RedSector73 wrote:
Aida64 - System Stability Test
Can stress
CPU
FPU
Cache
System memory
Local disk(s)
GPU
As a whole or individually
I'd call that comprehensive stress test, besides once got stable in it never found anything that prove otherwise.
As Bass junkie said, AIDA64 puts a rather balanced load on the CPU. It isn't a bad tester but you have to rely on more than one test.
I came up with minecraft "Spam" loading myself.
My testing found that I can pass AIDA64 Stress FPU (This is an AVX test too) at a lower bios set voltage, than minecraft! Yes, minecraft requires a higher voltage.
The reason for this are transients.

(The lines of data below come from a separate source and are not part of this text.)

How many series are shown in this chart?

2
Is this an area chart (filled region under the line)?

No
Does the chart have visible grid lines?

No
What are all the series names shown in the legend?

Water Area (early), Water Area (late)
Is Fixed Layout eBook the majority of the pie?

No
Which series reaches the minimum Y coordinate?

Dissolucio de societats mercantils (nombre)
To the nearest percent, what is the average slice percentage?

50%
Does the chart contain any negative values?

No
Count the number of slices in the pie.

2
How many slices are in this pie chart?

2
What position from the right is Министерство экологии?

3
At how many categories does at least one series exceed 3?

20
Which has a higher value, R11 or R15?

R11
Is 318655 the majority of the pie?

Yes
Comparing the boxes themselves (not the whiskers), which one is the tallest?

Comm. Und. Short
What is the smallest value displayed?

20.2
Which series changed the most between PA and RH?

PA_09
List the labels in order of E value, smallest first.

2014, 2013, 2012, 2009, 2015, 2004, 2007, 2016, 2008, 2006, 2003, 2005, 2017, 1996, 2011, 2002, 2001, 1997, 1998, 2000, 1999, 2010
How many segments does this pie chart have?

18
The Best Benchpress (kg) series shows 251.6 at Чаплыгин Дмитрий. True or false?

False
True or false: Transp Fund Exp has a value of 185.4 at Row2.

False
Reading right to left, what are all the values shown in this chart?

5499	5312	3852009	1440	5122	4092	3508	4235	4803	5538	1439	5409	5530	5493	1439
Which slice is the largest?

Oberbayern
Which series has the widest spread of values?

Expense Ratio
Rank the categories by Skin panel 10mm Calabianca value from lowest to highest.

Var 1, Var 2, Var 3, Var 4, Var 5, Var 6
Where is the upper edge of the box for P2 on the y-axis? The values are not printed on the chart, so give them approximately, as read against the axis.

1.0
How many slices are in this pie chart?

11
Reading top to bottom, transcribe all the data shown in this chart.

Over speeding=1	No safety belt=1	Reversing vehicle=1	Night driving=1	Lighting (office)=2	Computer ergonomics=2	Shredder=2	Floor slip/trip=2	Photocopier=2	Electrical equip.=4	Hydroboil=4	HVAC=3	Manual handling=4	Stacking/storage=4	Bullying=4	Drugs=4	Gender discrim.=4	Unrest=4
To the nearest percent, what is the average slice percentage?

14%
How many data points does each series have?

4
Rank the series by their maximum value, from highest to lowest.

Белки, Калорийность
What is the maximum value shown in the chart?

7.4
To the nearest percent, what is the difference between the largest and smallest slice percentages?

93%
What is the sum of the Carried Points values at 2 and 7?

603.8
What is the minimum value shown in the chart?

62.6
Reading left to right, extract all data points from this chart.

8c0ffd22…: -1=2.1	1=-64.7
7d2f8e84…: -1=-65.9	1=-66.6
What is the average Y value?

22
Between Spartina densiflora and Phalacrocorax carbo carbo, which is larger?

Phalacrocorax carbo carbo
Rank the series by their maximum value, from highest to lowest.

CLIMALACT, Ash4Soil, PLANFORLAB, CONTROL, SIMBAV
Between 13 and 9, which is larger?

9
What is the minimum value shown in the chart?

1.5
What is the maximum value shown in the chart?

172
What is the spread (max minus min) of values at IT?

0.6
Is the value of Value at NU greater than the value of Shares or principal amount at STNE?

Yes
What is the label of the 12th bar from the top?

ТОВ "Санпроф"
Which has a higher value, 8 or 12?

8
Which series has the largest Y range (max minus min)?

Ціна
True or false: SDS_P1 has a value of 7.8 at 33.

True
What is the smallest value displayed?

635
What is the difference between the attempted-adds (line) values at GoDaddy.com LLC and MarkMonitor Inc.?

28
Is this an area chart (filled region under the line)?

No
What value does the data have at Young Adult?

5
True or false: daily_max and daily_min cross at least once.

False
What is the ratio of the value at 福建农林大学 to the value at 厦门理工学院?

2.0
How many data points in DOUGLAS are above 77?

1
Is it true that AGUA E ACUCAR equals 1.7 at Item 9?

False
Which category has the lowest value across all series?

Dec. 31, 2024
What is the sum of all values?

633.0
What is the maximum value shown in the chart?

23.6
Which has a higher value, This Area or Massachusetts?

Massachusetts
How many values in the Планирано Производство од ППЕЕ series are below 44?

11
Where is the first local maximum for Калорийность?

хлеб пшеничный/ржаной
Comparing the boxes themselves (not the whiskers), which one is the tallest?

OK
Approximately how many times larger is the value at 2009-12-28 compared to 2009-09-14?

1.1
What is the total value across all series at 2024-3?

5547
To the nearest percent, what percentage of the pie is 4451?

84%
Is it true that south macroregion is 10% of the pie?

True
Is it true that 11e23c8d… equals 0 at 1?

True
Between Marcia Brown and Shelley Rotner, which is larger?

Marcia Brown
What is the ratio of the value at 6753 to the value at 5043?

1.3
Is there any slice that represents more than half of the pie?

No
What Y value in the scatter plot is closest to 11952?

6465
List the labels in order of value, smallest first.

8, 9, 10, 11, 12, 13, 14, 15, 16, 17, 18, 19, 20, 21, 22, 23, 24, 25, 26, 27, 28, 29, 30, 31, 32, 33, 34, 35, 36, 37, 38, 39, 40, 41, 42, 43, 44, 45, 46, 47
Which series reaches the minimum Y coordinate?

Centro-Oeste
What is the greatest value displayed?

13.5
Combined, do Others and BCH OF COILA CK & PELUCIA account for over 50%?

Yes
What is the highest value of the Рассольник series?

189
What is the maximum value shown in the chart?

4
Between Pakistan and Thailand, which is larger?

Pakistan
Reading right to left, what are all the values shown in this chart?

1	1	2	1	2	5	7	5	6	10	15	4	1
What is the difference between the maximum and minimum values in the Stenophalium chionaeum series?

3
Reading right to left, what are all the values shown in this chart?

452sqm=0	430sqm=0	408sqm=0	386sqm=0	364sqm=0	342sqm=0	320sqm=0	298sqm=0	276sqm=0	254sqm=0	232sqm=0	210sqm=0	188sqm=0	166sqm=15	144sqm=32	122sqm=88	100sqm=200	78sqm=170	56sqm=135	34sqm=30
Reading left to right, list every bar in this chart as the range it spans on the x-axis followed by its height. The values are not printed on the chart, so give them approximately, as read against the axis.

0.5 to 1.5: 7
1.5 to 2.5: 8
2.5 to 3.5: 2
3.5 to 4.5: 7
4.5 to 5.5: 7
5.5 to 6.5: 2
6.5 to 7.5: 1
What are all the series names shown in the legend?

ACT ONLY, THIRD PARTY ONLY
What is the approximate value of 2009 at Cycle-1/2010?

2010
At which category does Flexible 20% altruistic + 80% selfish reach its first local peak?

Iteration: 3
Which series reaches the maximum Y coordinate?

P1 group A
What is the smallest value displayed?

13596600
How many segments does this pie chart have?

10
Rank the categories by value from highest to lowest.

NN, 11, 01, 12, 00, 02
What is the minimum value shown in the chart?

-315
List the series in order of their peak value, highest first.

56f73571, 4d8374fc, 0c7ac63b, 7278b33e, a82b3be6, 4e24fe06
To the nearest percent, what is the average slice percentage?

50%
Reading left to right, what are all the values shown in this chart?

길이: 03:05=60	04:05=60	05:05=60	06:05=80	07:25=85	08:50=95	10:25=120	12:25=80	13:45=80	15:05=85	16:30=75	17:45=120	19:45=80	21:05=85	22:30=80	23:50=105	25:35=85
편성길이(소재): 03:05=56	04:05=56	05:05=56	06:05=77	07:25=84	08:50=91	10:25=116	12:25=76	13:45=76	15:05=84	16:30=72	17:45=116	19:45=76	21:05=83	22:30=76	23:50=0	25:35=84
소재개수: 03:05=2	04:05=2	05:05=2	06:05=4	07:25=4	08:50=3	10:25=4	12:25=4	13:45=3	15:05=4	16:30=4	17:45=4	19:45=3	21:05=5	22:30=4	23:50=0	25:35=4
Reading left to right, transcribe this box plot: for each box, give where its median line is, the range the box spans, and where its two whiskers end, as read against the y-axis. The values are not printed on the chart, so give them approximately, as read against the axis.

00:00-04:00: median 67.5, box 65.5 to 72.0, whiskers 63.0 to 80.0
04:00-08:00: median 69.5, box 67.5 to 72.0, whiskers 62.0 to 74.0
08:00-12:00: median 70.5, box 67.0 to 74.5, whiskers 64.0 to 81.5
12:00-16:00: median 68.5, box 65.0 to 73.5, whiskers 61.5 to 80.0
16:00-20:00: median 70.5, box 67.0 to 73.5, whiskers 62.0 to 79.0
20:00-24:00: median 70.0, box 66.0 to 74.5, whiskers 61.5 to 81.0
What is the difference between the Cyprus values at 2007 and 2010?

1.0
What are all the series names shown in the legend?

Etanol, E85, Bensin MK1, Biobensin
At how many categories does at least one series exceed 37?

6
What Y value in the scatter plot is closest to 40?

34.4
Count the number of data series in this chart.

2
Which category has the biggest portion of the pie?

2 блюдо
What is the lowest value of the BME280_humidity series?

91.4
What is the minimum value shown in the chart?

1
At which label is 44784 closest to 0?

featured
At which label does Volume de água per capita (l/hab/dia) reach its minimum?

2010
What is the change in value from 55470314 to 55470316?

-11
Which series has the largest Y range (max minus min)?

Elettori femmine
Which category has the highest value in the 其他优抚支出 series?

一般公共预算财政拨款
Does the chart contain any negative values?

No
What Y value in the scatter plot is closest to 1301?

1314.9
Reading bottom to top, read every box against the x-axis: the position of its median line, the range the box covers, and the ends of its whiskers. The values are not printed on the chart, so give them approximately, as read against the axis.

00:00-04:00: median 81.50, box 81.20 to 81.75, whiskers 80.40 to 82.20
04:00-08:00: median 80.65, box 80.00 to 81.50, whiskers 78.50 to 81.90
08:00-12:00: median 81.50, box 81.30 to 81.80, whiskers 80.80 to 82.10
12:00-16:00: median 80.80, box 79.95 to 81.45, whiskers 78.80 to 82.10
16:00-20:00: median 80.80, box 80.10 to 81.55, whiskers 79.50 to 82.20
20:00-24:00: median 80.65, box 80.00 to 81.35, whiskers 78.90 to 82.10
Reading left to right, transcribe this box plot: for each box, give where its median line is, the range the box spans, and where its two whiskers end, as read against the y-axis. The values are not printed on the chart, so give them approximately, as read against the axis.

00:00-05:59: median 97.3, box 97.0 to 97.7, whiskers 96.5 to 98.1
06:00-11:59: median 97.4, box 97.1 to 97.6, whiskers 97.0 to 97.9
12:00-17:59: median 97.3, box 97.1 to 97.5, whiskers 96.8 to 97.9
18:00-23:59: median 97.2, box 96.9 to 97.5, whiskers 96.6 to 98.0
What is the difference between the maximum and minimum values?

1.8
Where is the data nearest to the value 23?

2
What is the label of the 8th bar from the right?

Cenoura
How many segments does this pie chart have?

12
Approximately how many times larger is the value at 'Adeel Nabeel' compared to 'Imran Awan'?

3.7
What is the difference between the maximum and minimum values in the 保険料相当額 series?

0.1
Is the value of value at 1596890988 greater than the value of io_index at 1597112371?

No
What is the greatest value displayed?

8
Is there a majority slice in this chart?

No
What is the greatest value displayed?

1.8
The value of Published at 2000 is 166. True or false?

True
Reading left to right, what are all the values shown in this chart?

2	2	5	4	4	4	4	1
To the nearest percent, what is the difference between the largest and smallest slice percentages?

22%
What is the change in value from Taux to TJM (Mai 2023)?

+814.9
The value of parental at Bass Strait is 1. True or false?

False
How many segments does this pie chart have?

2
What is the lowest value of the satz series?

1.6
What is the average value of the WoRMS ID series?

Minecraft puts an erratic up to 100% full core load on several different cores at once and gets shuffled around. This causes transient response to plummet down lower than what you get in something like Cinebench R20 or AIDA tests.
Another good test is Battlefield 5.. Loading certain maps can put a 100% violent transient core load on all cores at once, even all 20 threads. The ripple means that you can get a CPU Cache L0 error when this happens, while nothing happens at all AIDA tests, then you need more voltage. That's just how it is.
That's why I come up with my own tests. Super heavy load stress tests like Prime95 or AIDA stress FPU are great for finding your absolute minimum voltage you need to be stable, because the transients are stable and small because the load doesn't change violently during the test. Transients can't be picked up on voltage sensors. You need an oscilloscope. That's why those transient heavy tests I listed can be better as a transient voltage dip can go below the sensor "Vmin"--and then you're unstable.
If you really want to see some nasty transients, run Prime95 128K AVX in-place fixed. Buildzoid has an oscilloscope video of that test. The transients literally cause a MUCH greater "peak to peak" voltage ripple when you run that, while the RMS and sensor voltages only show the mean voltage. But it's the minimum transient voltage drop down point that determine how stable you really are!